By Desmond Boylan
Absolutely no choice. This photography blog post has no pictures. (Part 1)
I was recently driving towards Havana on a small, quiet country road in central Cuba. As I came onto a long stretch there was a truck moving slowly ahead of me in my lane, that suddenly stopped on the right side. I approached slowly knowing that in Cuba there are big potholes, very scarce and slow moving traffic, and cows, horses, hens and even children crossing the roads at any time, always without looking.
I put on the indicator to overtake the truck, but I noticed there was some unusual movement off to the right among some people beside some small country homes.
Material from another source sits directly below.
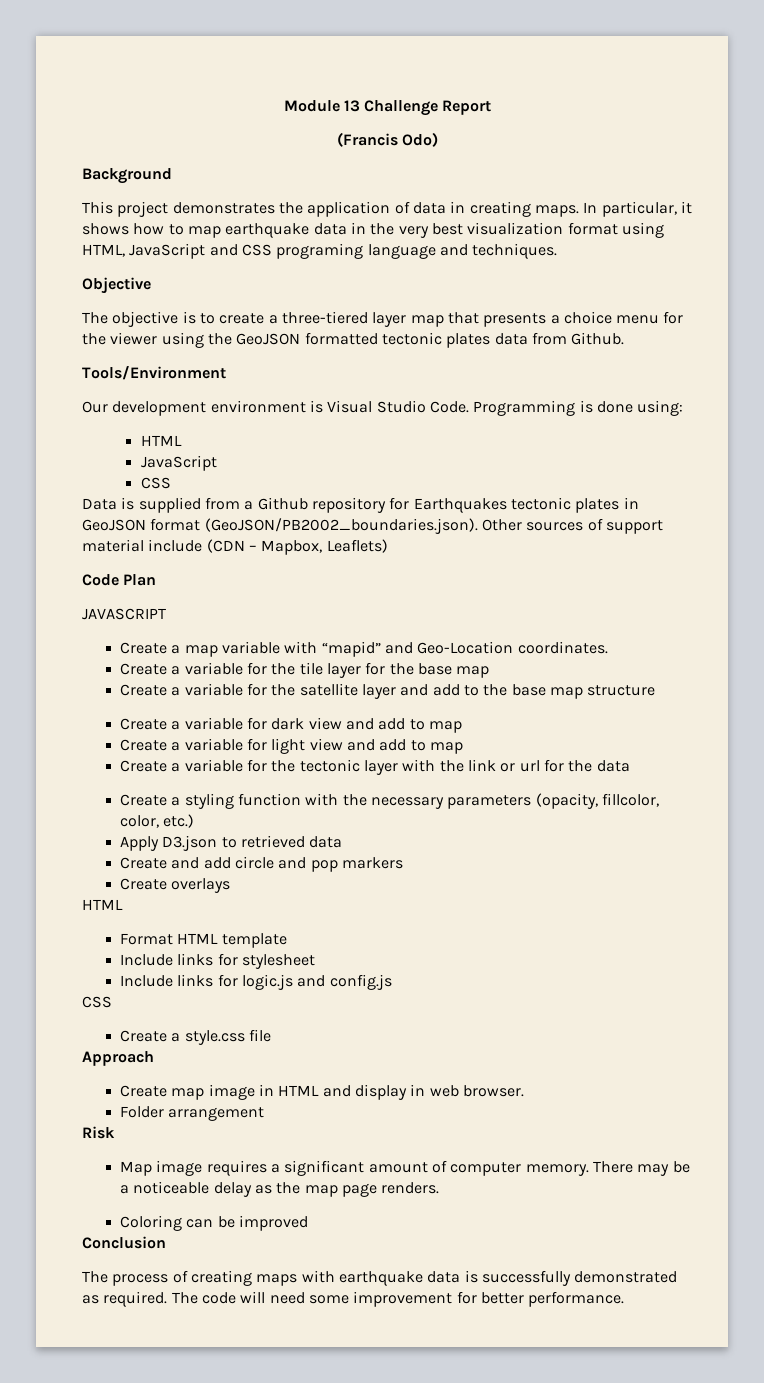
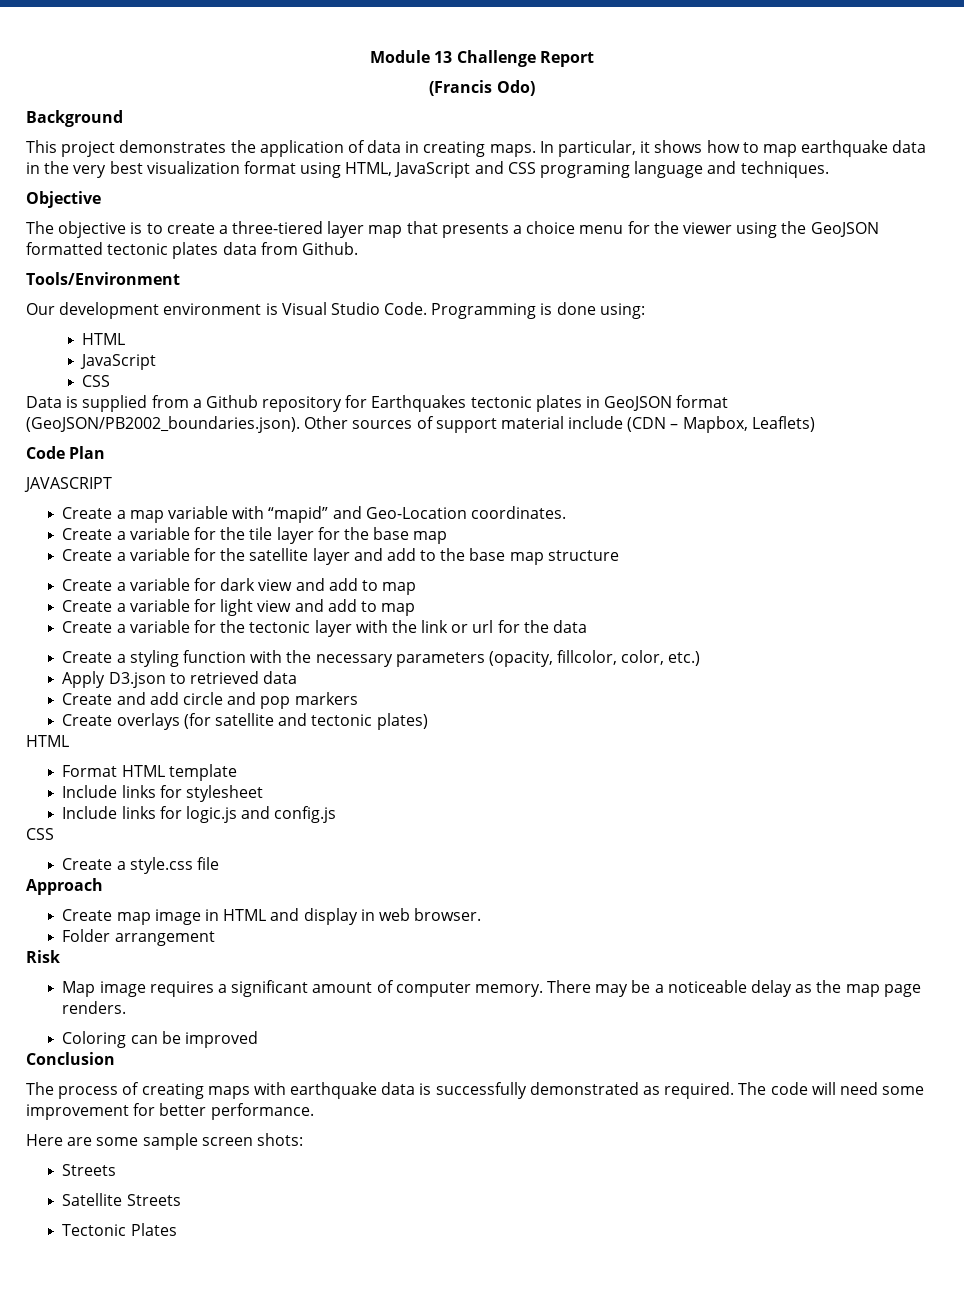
(231, 885) none -> [183,713,428,730] (for satellite and tectonic plates)
(625, 1299) none -> [26,1133,303,1150] [62,1164,117,1176] [62,1193,181,1206] [62,1223,177,1236] // Here are some sample screen shots: // Streets // Satellite Streets // Tectonic Plates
What happened next was an extremely intense situation.
I suddenly saw two women, one of whom was holding a newborn baby still attached to the other by the umbilical cord, and both were yelling for help. I will never forget the expression on their faces. They had tried to climb into the truck cabin but were unable to. They looked at me, screaming for help. Before I could stop the car completely, the three passengers in the back seat of my car had already jumped out and helped in the mother of the child, followed by the other woman holding the baby. The woman holding the baby turned out to be the other’s mother, so I now had three generations of a family in crisis in my backseat. Dangling between them was the umbilical cord with the baby turning purple. I am not a doctor but common sense told me that there was no time at all to lose. I put the car in first gear and before the doors were closed I accelerated down the road blowing the horn and flashing the headlights continuously. I reached 120 kilometers per hour in a few seconds, and kept it there.
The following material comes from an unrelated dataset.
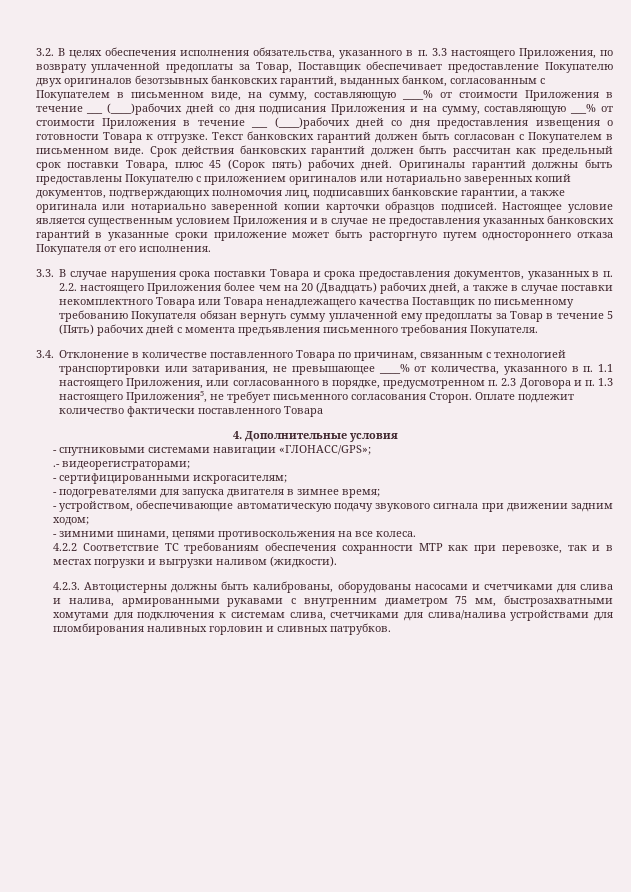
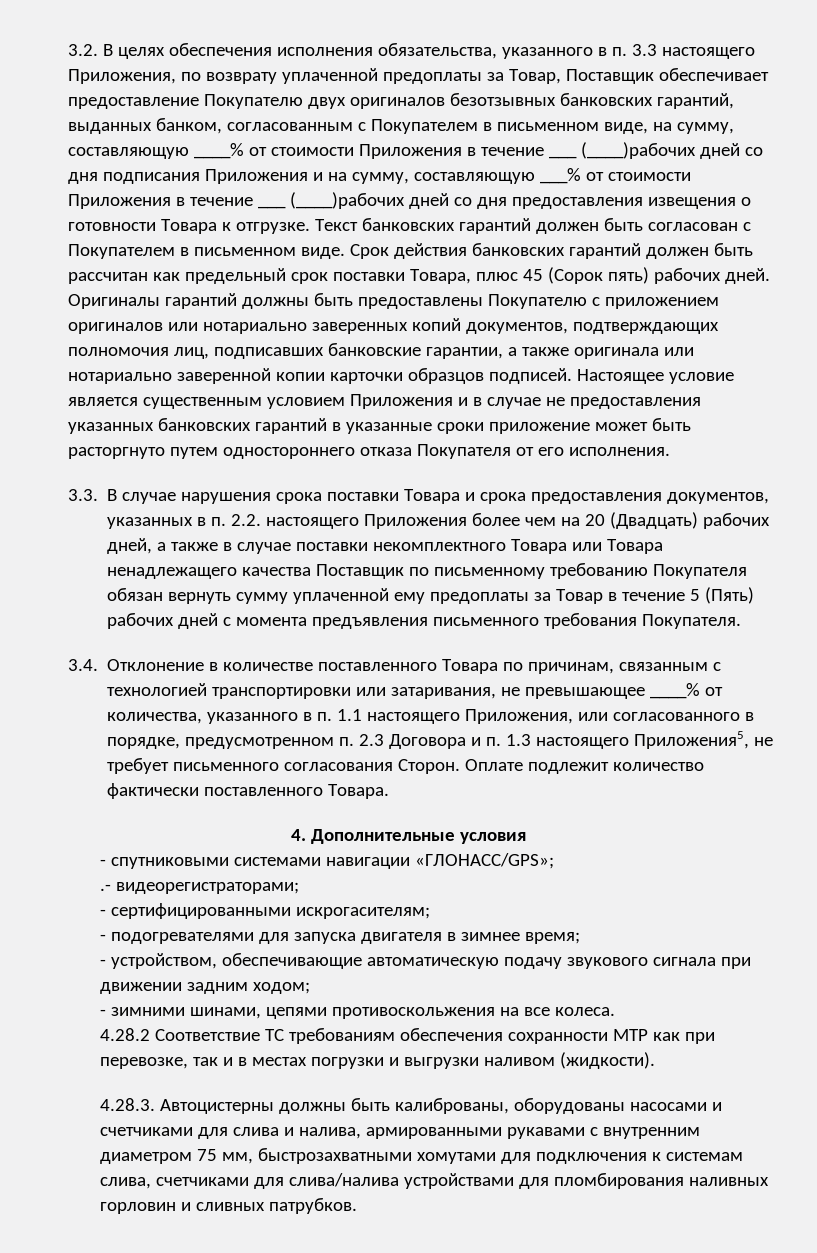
[284,406,324,417] Товара -> [328,784,390,799] Товара.
[53,543,78,551] 4.2.2 -> [99,1028,150,1041] 4.28.2
[53,582,81,590] 4.2.3. -> [99,1098,155,1111] 4.28.3.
I noticed cyclists, horse-drawn carts, and pedestrians on the country road, and then on the village street, all quickly jumped out of the way when they saw the car approaching. We reached the town of Marti after a mile and a half, and the woman holding the baby indicated to me the hospital building to the right.
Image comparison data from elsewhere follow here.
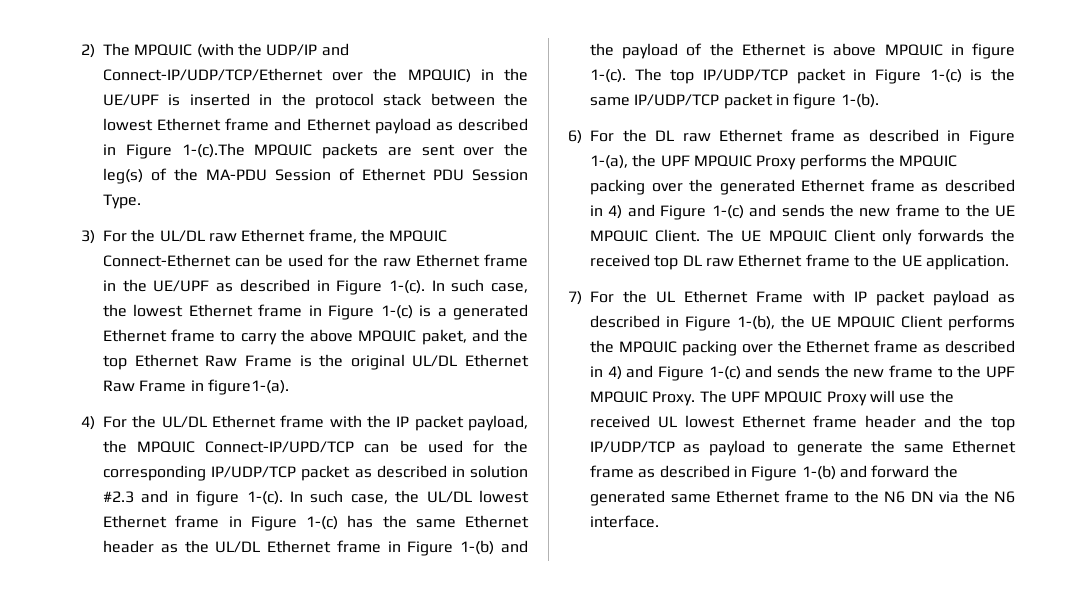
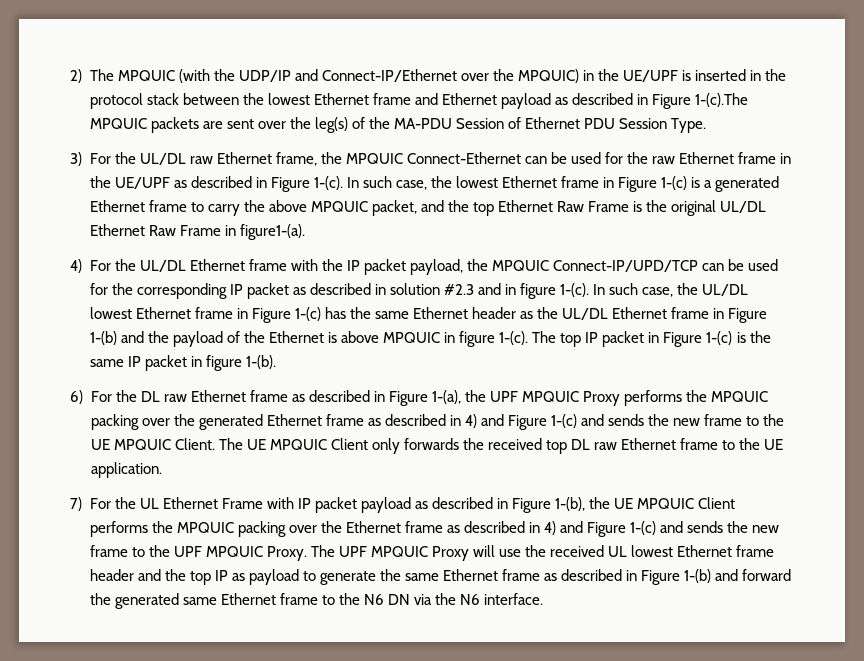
[103,68,323,81] Connect-IP/UDP/TCP/Ethernet -> [321,69,457,82] Connect-IP/Ethernet
[421,329,467,345] paket, -> [371,200,417,216] packet,
[211,466,297,478] IP/UDP/TCP -> [229,284,243,295] IP
[703,69,788,81] IP/UDP/TCP -> [585,332,599,343] IP
[634,94,720,106] IP/UDP/TCP -> [127,356,141,367] IP
[590,441,675,453] IP/UDP/TCP -> [214,570,228,581] IP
I pulled up in front of the entrance to the hospital and braked at a man wearing a stethoscope. I said, “Quick, look in the backseat!” He looked and immediately yelled for pincers to cut the umbilical cord. In the meantime two nurses had put the new mother onto a stretcher. I noticed the faces of the people in the hospital entrance looking in horror and disbelief at the scene. The man with the stethoscope by then had the situation under control, and from the side of the stretcher he looked at me, smiled, and gave me the thumbs up.